In a concurring opinion, Justice John Paul Stevens noted that leaving the stay of the lower court’s ruling against the law in effect in advance of the impending election would be the best way for future courts to deal with the legal issues involved in the case.
Allowing the election to proceed without enjoining the statutory provisions at issue will provide the courts with a better record on which to judge their constitutionality. At least two important factual issues remain largely unresolved: the scope of the disenfranchisement that the novel identification requirements will produce, and the prevalence and character of the fraudulent practices that allegedly justify those requirements. Given the importance of the constitutional issues, the Court wisely takes action that will enhance the likelihood that they will be resolved correctly on the basis of historical facts rather than speculation.

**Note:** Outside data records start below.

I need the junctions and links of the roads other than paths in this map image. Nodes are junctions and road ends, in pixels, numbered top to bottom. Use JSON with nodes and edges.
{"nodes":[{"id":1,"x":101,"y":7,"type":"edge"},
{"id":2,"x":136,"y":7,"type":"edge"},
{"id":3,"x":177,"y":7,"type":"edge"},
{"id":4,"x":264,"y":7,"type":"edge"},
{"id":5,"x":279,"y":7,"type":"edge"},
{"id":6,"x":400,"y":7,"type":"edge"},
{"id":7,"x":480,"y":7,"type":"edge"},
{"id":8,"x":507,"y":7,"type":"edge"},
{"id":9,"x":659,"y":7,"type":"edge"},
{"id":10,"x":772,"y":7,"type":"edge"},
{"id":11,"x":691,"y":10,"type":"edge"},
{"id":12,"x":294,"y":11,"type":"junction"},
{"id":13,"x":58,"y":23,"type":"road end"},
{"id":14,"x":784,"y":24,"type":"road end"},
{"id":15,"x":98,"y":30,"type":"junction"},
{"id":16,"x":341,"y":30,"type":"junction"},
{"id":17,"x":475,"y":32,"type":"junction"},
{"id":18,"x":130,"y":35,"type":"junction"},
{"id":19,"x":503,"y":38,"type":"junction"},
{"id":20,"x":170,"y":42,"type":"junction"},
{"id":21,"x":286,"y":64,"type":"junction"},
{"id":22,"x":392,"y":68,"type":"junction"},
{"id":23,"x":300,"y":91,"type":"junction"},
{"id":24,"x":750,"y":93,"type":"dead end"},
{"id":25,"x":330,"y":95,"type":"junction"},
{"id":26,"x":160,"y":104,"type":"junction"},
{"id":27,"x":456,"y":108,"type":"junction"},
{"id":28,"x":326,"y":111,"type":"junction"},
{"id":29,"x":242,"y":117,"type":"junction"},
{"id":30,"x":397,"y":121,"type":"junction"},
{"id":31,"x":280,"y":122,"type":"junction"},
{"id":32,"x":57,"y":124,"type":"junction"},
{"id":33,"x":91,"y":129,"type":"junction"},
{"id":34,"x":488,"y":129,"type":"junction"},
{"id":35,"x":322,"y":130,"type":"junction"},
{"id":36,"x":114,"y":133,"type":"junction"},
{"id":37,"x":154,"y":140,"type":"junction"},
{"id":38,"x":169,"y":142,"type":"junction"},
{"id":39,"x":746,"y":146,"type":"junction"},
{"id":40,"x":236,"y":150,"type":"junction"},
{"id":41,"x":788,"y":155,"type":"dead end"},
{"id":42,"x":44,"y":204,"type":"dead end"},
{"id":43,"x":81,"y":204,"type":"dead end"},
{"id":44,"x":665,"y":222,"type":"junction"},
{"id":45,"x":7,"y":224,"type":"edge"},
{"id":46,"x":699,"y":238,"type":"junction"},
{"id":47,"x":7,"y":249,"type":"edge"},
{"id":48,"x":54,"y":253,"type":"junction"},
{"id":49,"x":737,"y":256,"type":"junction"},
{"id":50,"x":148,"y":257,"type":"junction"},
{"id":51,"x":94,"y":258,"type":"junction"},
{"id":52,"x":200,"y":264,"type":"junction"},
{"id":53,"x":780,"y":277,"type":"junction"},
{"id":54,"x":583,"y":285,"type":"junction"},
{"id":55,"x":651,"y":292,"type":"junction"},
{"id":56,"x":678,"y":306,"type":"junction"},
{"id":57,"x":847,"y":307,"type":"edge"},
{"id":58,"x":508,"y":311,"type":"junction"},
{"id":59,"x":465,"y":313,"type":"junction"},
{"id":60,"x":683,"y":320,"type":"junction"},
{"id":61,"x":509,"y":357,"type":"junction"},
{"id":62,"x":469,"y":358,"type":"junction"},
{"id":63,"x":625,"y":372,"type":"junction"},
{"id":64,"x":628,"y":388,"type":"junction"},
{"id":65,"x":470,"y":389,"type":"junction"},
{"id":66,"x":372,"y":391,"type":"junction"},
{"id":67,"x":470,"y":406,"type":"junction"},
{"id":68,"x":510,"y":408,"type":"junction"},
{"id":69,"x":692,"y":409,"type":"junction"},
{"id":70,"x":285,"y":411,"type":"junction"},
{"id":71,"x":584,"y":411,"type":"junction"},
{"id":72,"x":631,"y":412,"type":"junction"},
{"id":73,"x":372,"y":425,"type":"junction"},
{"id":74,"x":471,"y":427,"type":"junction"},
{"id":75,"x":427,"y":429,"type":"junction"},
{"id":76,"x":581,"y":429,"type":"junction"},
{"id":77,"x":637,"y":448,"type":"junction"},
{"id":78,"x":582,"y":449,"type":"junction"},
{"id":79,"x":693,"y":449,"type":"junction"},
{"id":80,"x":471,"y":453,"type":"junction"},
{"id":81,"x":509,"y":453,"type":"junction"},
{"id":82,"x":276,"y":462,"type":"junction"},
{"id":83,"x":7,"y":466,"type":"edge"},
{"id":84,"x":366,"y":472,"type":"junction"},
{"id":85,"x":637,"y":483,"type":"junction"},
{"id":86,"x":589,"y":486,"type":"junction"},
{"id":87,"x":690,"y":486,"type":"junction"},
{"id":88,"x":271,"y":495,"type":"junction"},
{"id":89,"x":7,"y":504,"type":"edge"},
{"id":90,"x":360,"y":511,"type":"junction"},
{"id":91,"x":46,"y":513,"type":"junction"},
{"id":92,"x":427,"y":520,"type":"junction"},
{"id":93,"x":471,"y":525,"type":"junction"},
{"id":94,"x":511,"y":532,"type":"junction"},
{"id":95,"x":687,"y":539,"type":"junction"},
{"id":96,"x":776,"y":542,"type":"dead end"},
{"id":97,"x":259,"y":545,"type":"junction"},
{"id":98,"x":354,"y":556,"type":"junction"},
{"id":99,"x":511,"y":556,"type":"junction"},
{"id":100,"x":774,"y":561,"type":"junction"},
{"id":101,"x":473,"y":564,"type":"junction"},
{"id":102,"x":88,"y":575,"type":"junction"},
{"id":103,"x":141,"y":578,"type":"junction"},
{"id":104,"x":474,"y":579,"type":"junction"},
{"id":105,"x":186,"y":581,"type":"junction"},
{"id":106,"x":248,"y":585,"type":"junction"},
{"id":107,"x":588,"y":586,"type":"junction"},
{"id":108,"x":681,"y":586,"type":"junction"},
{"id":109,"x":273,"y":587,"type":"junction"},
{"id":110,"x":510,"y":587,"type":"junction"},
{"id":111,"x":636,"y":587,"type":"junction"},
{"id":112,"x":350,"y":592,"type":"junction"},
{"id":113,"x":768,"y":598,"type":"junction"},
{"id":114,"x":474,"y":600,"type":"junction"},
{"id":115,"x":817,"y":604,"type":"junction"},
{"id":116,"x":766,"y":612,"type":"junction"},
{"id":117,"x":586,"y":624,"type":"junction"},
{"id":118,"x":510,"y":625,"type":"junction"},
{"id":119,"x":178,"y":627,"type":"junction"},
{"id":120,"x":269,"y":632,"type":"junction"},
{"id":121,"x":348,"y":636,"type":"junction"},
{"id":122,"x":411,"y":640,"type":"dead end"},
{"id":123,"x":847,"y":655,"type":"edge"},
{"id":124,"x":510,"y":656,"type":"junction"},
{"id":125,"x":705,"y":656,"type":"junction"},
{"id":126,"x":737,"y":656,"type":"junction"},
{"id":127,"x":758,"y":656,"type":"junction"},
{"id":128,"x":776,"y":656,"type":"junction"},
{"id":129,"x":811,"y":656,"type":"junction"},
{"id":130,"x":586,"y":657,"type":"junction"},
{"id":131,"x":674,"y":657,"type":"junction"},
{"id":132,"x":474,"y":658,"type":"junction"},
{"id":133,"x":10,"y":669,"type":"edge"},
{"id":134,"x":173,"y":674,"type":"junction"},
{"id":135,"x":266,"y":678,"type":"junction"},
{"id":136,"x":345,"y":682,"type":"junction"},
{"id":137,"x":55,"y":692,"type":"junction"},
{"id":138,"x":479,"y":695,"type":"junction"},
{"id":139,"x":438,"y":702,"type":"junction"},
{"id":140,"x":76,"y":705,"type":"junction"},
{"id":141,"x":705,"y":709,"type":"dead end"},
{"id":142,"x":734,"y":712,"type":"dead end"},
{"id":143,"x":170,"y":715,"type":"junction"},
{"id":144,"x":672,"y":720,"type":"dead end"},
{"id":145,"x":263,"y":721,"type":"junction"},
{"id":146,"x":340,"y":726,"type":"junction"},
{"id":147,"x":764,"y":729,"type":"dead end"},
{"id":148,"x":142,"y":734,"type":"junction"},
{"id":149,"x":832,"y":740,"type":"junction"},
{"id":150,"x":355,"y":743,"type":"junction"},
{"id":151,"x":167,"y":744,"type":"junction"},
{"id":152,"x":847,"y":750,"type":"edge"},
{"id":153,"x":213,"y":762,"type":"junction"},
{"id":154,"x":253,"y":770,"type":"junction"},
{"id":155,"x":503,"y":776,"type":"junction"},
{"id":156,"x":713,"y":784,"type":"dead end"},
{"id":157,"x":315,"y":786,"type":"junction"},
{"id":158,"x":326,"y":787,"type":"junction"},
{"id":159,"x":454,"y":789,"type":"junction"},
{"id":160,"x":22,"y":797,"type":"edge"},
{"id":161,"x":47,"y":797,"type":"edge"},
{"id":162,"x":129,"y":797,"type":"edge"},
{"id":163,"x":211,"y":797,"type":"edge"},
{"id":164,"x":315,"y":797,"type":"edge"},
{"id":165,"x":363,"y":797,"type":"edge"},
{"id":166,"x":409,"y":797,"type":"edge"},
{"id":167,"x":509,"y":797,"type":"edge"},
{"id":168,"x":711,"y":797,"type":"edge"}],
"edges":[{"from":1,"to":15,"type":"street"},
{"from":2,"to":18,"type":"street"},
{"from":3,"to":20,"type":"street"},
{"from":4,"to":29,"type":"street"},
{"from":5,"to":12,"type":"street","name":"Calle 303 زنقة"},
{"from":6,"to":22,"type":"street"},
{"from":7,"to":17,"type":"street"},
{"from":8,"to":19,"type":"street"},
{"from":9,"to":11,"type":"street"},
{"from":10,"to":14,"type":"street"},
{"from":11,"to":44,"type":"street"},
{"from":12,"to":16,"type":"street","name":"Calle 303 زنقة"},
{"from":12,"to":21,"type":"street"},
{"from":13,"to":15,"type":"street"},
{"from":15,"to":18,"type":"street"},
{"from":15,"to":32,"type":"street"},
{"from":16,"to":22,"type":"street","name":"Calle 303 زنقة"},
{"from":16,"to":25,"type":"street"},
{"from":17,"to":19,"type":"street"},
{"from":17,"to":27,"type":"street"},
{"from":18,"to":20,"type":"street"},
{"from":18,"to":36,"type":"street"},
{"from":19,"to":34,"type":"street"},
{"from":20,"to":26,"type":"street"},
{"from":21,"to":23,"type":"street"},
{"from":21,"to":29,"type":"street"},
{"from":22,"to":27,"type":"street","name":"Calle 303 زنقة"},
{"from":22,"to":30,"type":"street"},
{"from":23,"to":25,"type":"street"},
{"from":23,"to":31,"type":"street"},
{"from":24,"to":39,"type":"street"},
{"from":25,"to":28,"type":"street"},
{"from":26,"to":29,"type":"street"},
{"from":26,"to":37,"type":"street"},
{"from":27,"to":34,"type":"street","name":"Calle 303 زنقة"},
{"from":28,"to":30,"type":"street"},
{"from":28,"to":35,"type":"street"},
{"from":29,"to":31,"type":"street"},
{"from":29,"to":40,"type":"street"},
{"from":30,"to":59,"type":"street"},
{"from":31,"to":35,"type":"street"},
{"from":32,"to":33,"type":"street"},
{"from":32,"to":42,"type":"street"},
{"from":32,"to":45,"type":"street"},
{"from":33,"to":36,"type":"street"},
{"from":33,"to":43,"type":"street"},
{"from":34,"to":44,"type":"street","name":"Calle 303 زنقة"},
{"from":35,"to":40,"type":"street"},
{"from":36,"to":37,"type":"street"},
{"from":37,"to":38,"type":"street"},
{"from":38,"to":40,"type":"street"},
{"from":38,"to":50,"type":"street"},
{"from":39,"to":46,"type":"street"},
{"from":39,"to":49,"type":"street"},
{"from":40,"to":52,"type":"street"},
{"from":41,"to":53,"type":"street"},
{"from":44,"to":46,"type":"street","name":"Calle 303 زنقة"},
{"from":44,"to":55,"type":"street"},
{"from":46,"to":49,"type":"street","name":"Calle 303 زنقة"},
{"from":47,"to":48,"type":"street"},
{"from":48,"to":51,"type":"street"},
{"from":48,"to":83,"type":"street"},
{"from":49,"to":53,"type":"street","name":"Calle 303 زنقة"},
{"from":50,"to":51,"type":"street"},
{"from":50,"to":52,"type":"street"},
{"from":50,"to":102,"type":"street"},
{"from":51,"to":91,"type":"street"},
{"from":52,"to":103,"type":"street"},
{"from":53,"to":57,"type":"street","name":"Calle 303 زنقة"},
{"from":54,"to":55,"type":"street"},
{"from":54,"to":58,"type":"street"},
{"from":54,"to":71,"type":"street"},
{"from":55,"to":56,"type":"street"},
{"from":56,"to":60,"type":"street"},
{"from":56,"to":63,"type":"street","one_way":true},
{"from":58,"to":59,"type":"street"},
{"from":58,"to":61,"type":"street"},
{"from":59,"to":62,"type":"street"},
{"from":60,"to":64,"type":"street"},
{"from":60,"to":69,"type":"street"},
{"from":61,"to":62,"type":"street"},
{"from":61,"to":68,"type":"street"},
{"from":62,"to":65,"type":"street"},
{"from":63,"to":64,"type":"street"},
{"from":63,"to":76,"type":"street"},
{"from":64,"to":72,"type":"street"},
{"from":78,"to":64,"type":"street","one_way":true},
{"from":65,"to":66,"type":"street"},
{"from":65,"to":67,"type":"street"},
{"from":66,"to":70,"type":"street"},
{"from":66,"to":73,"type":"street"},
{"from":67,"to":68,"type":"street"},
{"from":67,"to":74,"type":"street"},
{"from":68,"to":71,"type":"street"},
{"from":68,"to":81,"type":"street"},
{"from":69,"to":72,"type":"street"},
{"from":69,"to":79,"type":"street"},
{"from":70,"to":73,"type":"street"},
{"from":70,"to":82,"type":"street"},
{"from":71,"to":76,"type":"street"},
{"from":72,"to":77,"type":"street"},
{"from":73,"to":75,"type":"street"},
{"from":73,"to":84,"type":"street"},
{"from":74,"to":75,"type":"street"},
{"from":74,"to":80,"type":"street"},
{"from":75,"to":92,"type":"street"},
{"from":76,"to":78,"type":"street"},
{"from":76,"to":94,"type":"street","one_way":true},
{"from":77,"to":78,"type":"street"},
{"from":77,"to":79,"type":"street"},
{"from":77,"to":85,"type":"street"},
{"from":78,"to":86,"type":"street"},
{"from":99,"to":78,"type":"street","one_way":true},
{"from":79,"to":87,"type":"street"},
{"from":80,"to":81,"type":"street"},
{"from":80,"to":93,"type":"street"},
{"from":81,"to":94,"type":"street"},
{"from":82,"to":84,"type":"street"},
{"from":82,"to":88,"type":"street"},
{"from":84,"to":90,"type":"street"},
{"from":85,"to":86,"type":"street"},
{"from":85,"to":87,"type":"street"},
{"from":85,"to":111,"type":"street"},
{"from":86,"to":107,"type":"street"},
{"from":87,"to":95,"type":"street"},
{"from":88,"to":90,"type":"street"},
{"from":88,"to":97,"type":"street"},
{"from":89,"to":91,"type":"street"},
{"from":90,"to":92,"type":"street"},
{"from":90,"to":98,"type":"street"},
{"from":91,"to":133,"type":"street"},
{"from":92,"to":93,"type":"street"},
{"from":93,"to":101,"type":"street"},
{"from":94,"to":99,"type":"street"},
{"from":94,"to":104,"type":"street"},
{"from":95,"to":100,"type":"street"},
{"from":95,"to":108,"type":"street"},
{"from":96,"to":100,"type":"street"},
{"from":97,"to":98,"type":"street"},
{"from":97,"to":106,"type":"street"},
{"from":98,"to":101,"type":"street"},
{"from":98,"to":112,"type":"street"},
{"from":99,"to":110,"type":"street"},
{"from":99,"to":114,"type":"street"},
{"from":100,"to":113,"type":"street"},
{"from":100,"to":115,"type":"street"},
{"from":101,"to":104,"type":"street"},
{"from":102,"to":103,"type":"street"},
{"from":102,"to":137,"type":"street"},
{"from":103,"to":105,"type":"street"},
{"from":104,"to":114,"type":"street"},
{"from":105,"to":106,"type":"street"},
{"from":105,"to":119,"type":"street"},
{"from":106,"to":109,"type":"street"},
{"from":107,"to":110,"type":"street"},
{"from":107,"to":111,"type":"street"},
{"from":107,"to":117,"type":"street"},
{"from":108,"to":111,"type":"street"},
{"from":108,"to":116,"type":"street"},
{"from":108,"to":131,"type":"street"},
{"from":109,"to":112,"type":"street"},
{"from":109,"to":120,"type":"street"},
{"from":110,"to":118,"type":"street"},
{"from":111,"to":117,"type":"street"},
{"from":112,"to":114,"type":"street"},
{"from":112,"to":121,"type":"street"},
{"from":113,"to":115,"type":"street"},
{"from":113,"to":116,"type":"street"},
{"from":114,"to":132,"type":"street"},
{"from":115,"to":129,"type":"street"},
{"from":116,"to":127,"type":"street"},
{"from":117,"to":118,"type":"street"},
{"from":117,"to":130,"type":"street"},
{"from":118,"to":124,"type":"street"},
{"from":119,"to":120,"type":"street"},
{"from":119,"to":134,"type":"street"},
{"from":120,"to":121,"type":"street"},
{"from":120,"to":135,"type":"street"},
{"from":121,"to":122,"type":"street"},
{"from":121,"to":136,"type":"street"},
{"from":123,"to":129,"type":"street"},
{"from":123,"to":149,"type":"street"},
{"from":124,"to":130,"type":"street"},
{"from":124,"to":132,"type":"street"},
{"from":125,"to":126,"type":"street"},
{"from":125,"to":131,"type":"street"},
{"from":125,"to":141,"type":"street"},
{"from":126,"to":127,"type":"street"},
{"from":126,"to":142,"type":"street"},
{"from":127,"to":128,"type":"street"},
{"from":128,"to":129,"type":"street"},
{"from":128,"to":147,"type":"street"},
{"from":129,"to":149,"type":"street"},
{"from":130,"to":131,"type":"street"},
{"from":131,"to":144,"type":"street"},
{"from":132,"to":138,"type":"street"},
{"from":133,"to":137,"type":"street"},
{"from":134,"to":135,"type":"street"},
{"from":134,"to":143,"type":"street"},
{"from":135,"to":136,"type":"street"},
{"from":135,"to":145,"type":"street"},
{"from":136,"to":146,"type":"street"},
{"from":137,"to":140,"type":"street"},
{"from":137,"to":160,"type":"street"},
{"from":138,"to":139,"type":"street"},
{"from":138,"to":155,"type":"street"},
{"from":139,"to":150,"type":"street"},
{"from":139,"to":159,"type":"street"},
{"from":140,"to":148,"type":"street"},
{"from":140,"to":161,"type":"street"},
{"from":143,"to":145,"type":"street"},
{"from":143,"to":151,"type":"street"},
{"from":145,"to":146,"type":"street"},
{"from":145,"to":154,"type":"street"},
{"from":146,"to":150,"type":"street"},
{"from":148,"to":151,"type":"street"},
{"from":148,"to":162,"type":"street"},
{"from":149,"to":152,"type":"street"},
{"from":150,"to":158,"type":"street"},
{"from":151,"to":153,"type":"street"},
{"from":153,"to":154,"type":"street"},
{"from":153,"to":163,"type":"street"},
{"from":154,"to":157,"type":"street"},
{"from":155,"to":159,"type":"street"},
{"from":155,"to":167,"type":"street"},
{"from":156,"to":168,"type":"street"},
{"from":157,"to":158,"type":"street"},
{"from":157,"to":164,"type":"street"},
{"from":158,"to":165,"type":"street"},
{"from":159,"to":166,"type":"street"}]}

In Purcell, the Ninth Circuit opinion vacating the stay against the lower court ruling was issued on September 11th, and the Supreme Court’s ruling on the appeal of that denial was issued on October 20th. While both of these dates were closer to the date of the 2006 midterms than we are right now, it seems to me that the Purcell ruling should be controlling here and that the District Court and, if necessary, the Supreme Court, should be just as circumspect in ruling on a remedy that addresses the panel’s underlying ruling in this case. Even assuming that the panel’s ruling is correct on the facts and the law, requiring the legislature to redraw the maps at this point in the election cycle would be highly disruptive to electoral process and potentially unfair both to candidates who have been campaigning in reliance on the fact that the current map is the one that will be in effect on Election Day and on voters who are likely already confused about which race they are going to be asked to vote on when the election comes. Additionally, we’re already at the point where election officials are being required to prepare and mail absentee and military ballots and the time when early voting is supposed to begin. Given the large number of military bases in North Carolina, the military ballot issue is a particularly relevant one since Federal law requires those ballots to be mailed within a specific amount of time prior to Election Day. There are similar deadlines in the law regarding the printing and mailing of absentee ballots and the printing of the ballot for early voting. The odds that the issues regarding the Congressional map can be resolved before these deadlines are, to be frank about it, quite low. Given all that it seems quite clear that the only fair and equitable solution at this point would be to keep the current map in place for one more election while the legislature redraws the map and/or the state appeals this matter to the Supreme Court.